Mr. Speaker, I was very pleased to listen to my colleague who spoke about the issues surrounding what happens in committees. Having been one of three people from the Reform Party who sat on the procedure and House affairs committee which dealt with televised committees, I can only say that the frustration is growing more and more every day.
The problem is, when members from all parties in a committee agree on a concept, it comes into the House and it dies. I note that the government whip was there and he agreed to it. I presume that these folks are just as knowledgeable as we are as far as what has to take place. Now the question in the House and in committees as well is: Should we even be here? If we develop a report, put all of our ideas together and come to a unanimous consensus, only to have it die because someone in cabinet kills it, should we even bother?
I note that the recommendations coming from the report on televised committees were very good. This was to be a pilot project for the coverage of committees, with 24 hours' notice. There was a sunset clause that it would end this June. There were constraint criteria, such as those televising the committees would obey the rules. It would be gavel to gavel coverage of the whole committee meeting. It would be objective coverage.

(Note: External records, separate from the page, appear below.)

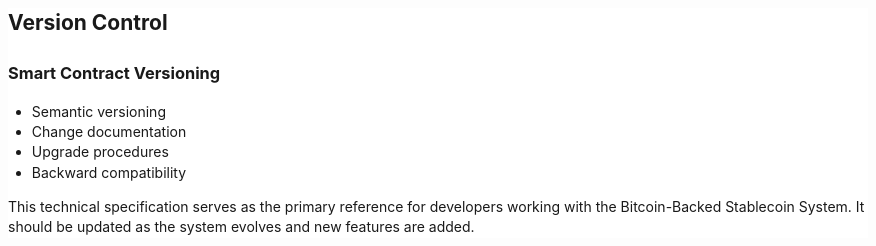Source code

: ## Version Control

### Smart Contract Versioning

- Semantic versioning
- Change documentation
- Upgrade procedures
- Backward compatibility

This technical specification serves as the primary reference for developers working with the Bitcoin-Backed Stablecoin System. It should be updated as the system evolves and new features are added.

The only recommendation which was made that put some negative light on it was that the committee did not want to renovate one particular room because of the cost and the fact that the House of Commons will soon be under renovation.
What happens? The government House leader says “I do not like this report. What we will do is renovate a room”. That was the very recommendation to which the committee said no. Not having been at any of the meetings, I suppose he could have read the report, but I doubt that he did.
Is this just an issue of televised committees, or is there something bigger at stake? I will leave it at that because that is the important question.